DENVER — One week into the job, Colorado Governor Jared Polis (D-Colorado) revealed his plan to pay for full-day kindergarten statewide.
Polis said Tuesday that he wants the state to spend $227 million to cover his plan, saying that it could be paid for because of an improved forecast on property tax collection. That updated outlook by the Governor's Office of State Planning and Budgeting projected $257 million more in the next 18 months.
Currently, Colorado funds half-day kindergarten for every child. If his plan is approved, parents could send their children to full-day kindergarten by fall.
According to Polis, his plan would free up $100 million that local school districts use to fund kindergarten. He said districts could now use this for other priorities, including teacher pay or reducing class sizes.
"This proposal leverages our improved economy and the recent updates in the estimates to benefit our schools and provide full-day kindergarten without impacting any of the other education budget priorities," Polis said.
"A lot of school districts are using their own funds to divert to pay for full-day kindergarten, and those funds will be freed up for other priorities, like teacher pay or class size," State Budget Executive Director Lauren Larson said.
The proposal also calls for $25 million for schools to utilize to implement full-day kindergarten, which involves curriculum and having enough space for the classrooms.
"In many instances they don't do it because they don't have enough space to do it, in other words they don't have the classroom space," Ken DeLay, Executive Director of the Colorado Association of School Boards, said.
School boards are the local elected committees that make funding decisions for local school districts.
Just because the Governor says the districts could increase teacher pay with funds that they currently use to pay for kindergarten, the districts wouldn't have to do that.
"Seventy-five, 80 percent of their budget is in personnel, and somewhere well north of 50 percent is in teachers, so I think we can count on the fact that most of the money is going to go to those places," DeLay said. "I don't know that there's any reason any district would not want to participate. There might be other challenges, I do think, for especially some of our more remote districts, finding people that will come for the salary that they pay may be a challenge, but I think the primary issue is going to be space."
The Colorado State Board of Education on Thursday approved a resolution supporting the proposal.

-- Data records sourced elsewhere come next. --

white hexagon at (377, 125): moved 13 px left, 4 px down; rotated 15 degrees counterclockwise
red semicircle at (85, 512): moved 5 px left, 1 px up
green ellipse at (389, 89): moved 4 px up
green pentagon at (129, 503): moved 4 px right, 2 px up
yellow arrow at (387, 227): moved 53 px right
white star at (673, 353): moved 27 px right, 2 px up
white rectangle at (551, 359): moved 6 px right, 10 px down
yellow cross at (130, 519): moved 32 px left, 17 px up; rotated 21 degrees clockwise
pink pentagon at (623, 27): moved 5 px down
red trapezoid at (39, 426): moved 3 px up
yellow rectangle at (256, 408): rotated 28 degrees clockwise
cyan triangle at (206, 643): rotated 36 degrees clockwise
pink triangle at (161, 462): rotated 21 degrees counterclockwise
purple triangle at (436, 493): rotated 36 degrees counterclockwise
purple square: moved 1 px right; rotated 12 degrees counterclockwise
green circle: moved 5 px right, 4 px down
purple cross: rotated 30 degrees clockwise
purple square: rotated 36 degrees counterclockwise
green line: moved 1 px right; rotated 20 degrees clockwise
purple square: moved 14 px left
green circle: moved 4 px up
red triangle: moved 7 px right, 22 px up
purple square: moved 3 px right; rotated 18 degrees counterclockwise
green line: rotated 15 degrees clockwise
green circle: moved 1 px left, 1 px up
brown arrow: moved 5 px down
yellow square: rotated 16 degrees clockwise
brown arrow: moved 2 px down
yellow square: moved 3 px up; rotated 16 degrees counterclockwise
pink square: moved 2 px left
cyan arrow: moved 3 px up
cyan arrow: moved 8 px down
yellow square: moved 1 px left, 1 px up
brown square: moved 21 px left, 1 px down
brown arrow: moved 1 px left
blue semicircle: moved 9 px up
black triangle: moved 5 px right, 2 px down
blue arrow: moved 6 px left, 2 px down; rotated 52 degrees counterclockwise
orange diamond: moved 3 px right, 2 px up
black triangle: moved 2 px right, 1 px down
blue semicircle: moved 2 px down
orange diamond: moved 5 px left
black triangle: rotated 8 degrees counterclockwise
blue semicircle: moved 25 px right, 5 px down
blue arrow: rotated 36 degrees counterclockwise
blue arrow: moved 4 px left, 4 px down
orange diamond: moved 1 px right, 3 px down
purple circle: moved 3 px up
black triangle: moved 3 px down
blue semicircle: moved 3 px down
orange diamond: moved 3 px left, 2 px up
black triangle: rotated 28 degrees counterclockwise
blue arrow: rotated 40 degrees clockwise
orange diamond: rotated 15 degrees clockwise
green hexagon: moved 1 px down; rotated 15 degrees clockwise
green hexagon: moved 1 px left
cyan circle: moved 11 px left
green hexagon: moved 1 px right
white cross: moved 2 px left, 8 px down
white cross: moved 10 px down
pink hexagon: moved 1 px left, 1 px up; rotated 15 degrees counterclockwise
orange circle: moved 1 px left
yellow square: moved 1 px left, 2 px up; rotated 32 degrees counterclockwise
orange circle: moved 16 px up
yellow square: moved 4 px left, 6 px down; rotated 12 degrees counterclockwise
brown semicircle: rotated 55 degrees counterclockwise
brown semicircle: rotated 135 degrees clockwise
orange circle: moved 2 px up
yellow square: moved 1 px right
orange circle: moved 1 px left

“The proposal doesn’t create a new mandate for districts or for parents, but it enables districts to offer free, full-day kindergarten for all, and it will help ensure all students are on the path to success,” said Vice Chairman Steve Durham.
There is another challenge. Lawmakers who control the state's piggy bank. Democrats who sit on the powerful Joint Budget Committee are already pumping the brakes.
"We don't want to create any more unfunded mandates for our districts, so whatever we do, we want to make sure that we're being fiscally prudent in the outlying years because if we fund it this year, then we need to make sure that we're funding it in the out years too," Joint Budget Committee member Sen. Rachel Zenzinger (D-Arvada) said. "It's not necessarily something off the table to phase something like full-day kindergarten in."
Joint Budget Committee chairman Sen. Dominick Moreno (D-Commerce City) said his party supports the idea of full-day kindergarten, but is mindful that the state has other needs.
"The Governor's budget doesn't really touch on transportation, for example, and that's something we've heard loud and clear from our constituents, that they are tired of sitting in traffic, that they want a better infrastructure," Moreno said.
"My biggest disappointment is that I was hoping that we might have just some things to look at, some things to consider, so I think now at this point, it's back on the legislature to figure out how we move forward with regard to transportation," Zenzinger said.
Polis also said that funding full-day kindergarten will help preschool availability as well.
"Full funding of kindergarten by itself frees up 5,100 preschool slots that are currently used to backfill kindergarten. On top of the 5,100, we are adding an additional 3,000 preschool slots to address the weight list for preschool in our state," said Polis.
How's that work?
"A number of districts are using the preschool slot funds to help fund their kindergarten," DeLay said. "As they are permitted to do."
The budget also calls for the state spending a little more than a million dollars to start a program for anyone to purchase cheaper prescription drugs from Canada.
His proposal also calls for tripling the amount of money former Gov. Hickenlooper had requested for the Colorado Oil and Gas Conservation Commission.
Hickenlooper had requested $600,000 for one new oil and gas inspector and four other staff for the oil and gas commission. Polis is requesting a total of $1.8 million for five new inspectors and 16 total new employees.
The governor will recommend his changes to the budget committee Wednesday. Then, it's up to lawmakers to decide how to divvy up the money.